Hundreds lined the road outside Pyapon this week, squatting in the midday heat with only propped-up palm leaves or tree branches with pieces of cloth flung over them as shelter, hoping for handouts from the occasional passing car.

The government has ordered them not to beg, the refugees said, so only children rushed up to a stopped car with their hands out; the adults just waited, looking beseechingly. Military trucks passed by daily shouting orders over bull horns to leave the road and return home, these people said, though they have nowhere else to go.

"We live from hand to mouth. We have no buffaloes," said Aye Shwe, adding that he hoped to get permission to remain with his family in their lean-to for the next three months until the monsoon rains end. Asked if he thought that was likely, he looked down and did not reply.

Survivors put to work
The military junta has declared the emergency relief phase of the disaster over and announced reconstruction has begun, ordering able-bodied cyclone survivors to work details, according to aid workers and delta residents.
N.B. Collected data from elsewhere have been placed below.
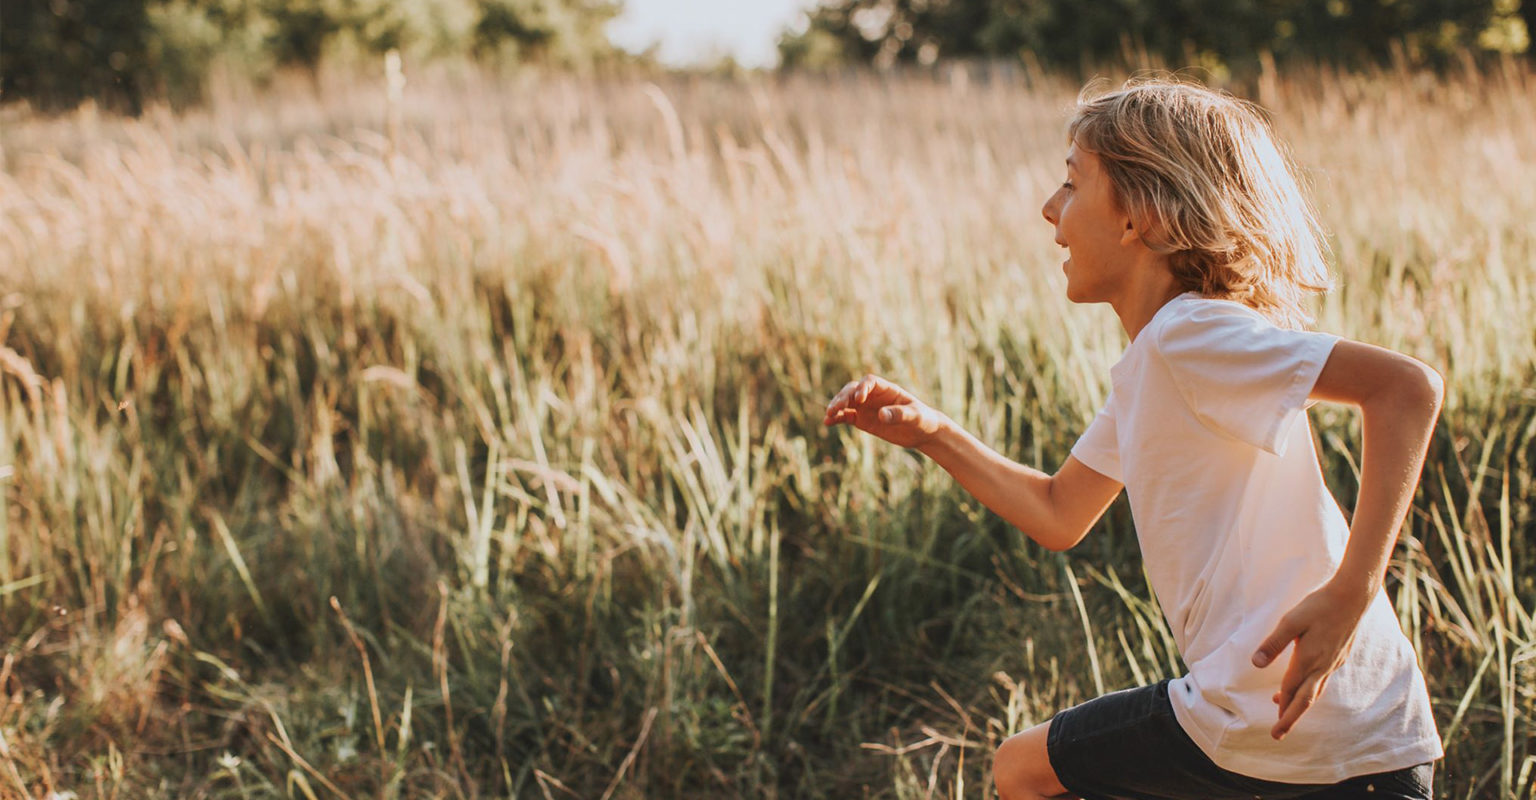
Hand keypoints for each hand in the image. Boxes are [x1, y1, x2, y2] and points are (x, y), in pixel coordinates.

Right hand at [823, 374, 948, 449]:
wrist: (922, 433)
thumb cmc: (922, 419)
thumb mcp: (914, 417)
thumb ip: (898, 414)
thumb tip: (881, 415)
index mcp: (887, 389)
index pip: (869, 382)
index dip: (862, 388)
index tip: (859, 399)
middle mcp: (873, 396)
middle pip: (853, 390)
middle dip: (843, 397)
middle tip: (836, 408)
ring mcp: (866, 408)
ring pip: (846, 402)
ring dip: (836, 407)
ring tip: (828, 415)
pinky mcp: (862, 420)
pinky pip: (846, 417)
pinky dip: (836, 419)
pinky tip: (828, 423)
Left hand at [1250, 581, 1372, 740]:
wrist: (1353, 596)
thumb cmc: (1319, 605)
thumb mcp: (1291, 621)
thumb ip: (1273, 643)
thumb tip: (1256, 664)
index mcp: (1308, 659)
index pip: (1290, 691)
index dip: (1281, 709)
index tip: (1275, 730)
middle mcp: (1322, 665)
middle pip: (1305, 699)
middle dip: (1290, 717)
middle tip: (1278, 735)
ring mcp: (1332, 661)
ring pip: (1315, 690)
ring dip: (1299, 703)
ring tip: (1283, 709)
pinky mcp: (1338, 655)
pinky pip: (1322, 680)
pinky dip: (1310, 688)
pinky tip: (1304, 684)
In the nearby town of Bogalay, where 120 refugees were crammed into the Sankyaung monastery, filled with the sound of rattling coughs and wailing children, the abbot said some survivors had been ordered to construction sites by soldiers.

"Some of the survivors were sent to Ma-ubin last week to build roads now that reconstruction has started," said the monk, Kawvida, adding he'd heard they were being paid a day wage of about 1,000 kyats — or $1. "They have told me that they are being exploited by some generals."

He said survivors were given picks and ordered to break up large boulders into pieces of rock for road construction.